Bashir delegated his powers and authority as head of the ruling National Congress Party to its deputy head, Ahmed Mohamed Haroun, on Friday until the party’s next general conference, the party said in a statement.

Haroun, wanted by the International Criminal Court for alleged war crimes committed in Darfur, was elected by the National Congress Party as deputy head this week. He was governor of North Kordofan state.

The decision comes after a week of measures aimed at combating an unprecedented wave of protests threatening Bashir’s three-decade rule, including a nationwide state of emergency, sacking governors of Sudan’s 18 states and replacing them with military and security officials.

The protests, initially over high bread prices, took place almost every day since December 19 and developed into the most sustained challenge Bashir has faced.

As well as tear gas, security forces have used live ammunition. At least 33 people have been killed, according to official statistics, including three security personnel.

Protesters believe the toll is significantly higher.

On Thursday, crowds gathered in and around Khartoum in the first protests since Bashir set up special tribunals. They were heeding a call by the Sudanese Professionals’ Association, the main protest organiser, to challenge establishment of the courts.

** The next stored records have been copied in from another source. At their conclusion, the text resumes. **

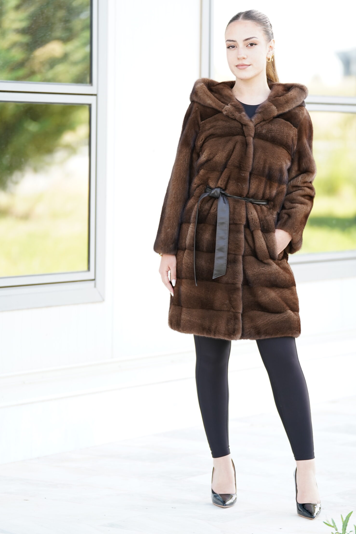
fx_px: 2150
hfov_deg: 9.5
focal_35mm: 145
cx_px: 194
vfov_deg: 14.2
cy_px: 256
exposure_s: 1/250
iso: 250
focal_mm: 125
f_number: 2.8
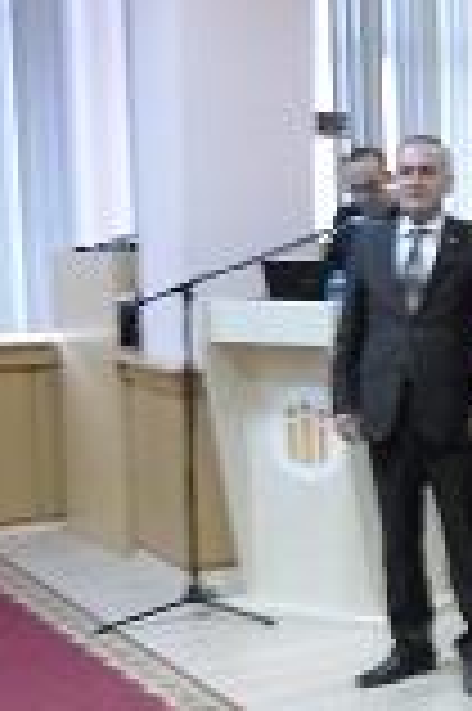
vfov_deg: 26.7
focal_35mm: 76
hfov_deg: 15.4
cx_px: 852
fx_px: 1498
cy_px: 374
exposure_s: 1/10
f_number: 2.5
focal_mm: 4.5
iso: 400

Over 800 people were sent for trial, the Democratic Alliance of Lawyers, part of the Sudanese Professionals’ Association, said in a statement. Trials continued late into the night, with verdicts ranging from releases to jail time.

Security forces fired tear gas at about 400 protesters at Omdurman grand market. Protesters chanted an anti-Bashir slogan: “Down, that’s it”.

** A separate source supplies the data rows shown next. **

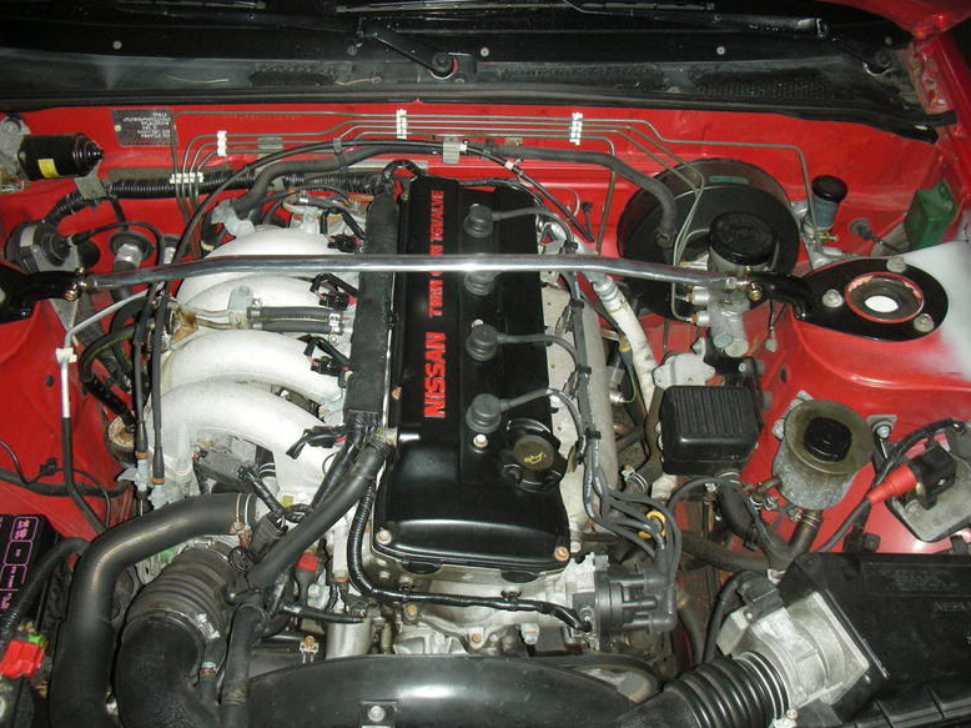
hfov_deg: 51.4
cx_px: 474
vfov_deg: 39.6
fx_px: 1010
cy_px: 357
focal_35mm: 36
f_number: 3
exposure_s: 1/60.1
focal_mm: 5.8
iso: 148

Police confronted hundreds more with tear gas in the Wad Nubawi neighbourhood of Omdurman, witnesses said.

Bashir, who came to power in a 1989 Islamist-backed military coup, declared a state of emergency last Friday and sacked state governors, replacing them with military and security officials.

On Monday, he issued a raft of edicts banning unlicensed public gatherings and awarding tough new powers to police. The new courts, as well as emergency prosecutors, were established across every Sudanese state on Tuesday.

Security forces can now search any building, restrict movement of people and public transport, arrest individuals suspected of a crime related to the state of emergency and seize assets or property during investigations.

‘REGIME OF TYRANNY’

“Tomorrow is the day we deliver our voice clearly to the regime of corruption and tyranny, the will of the people will not break,” the Sudanese Professionals’ Association said on the eve of Thursday’s rallies.

About 250 people protested on Sahafa Zalat Street, one of the capital’s main arteries. Police fired tear gas after demonstrators tried to block side streets using stones and burning tyres to prevent security forces chasing them.

Protesters chanted “Revolution is the people’s choice” and other slogans with some carrying Sudanese flags. Women ululated as passing cars hooted in support.

Police fired tear gas at protesters on Sitteen Street and in Khartoum’s low-income area Al-Daim and the Shambat neighbourhood of Khartoum North, witnesses said.

Bashir blames the protests on foreign “agents” and challenges rivals to seek power through elections.

When the state of emergency was declared, Bashir called on parliament to postpone constitutional amendments that would let him seek another term in a 2020 vote.